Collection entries
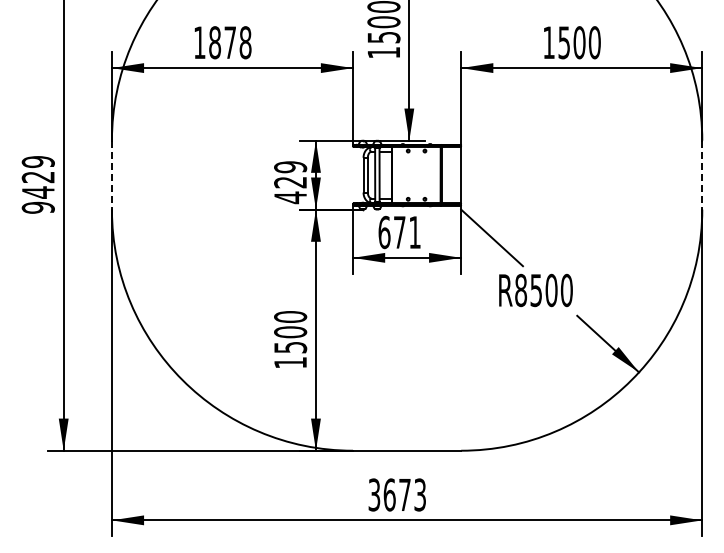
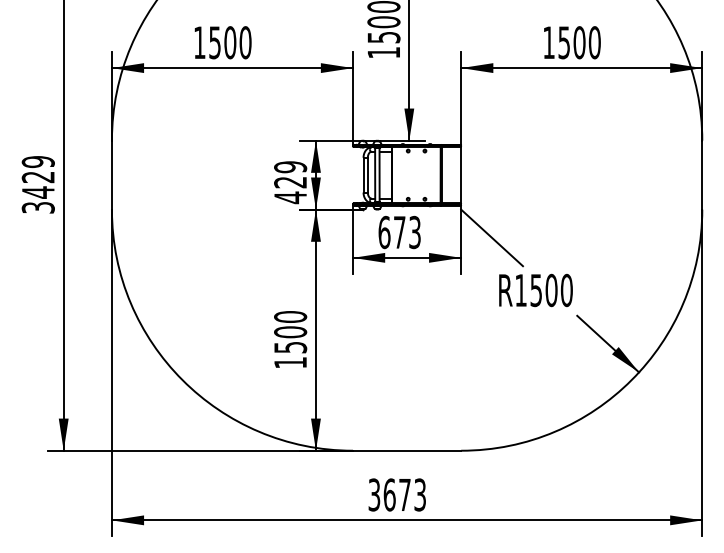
text at (230, 42): 1878 -> 1500
line at (111, 175): dashed -> solid
line at (702, 175): dashed -> solid
text at (37, 207): 9429 -> 3429
text at (414, 232): 671 -> 673
text at (521, 290): R8500 -> R1500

- What is asked -
Edit every line of the records above, replacing "dashed" with "broken" and leaving all else unchanged. Omit the pictures from the answer.

- Exercise output -
text at (230, 42): 1878 -> 1500
line at (111, 175): broken -> solid
line at (702, 175): broken -> solid
text at (37, 207): 9429 -> 3429
text at (414, 232): 671 -> 673
text at (521, 290): R8500 -> R1500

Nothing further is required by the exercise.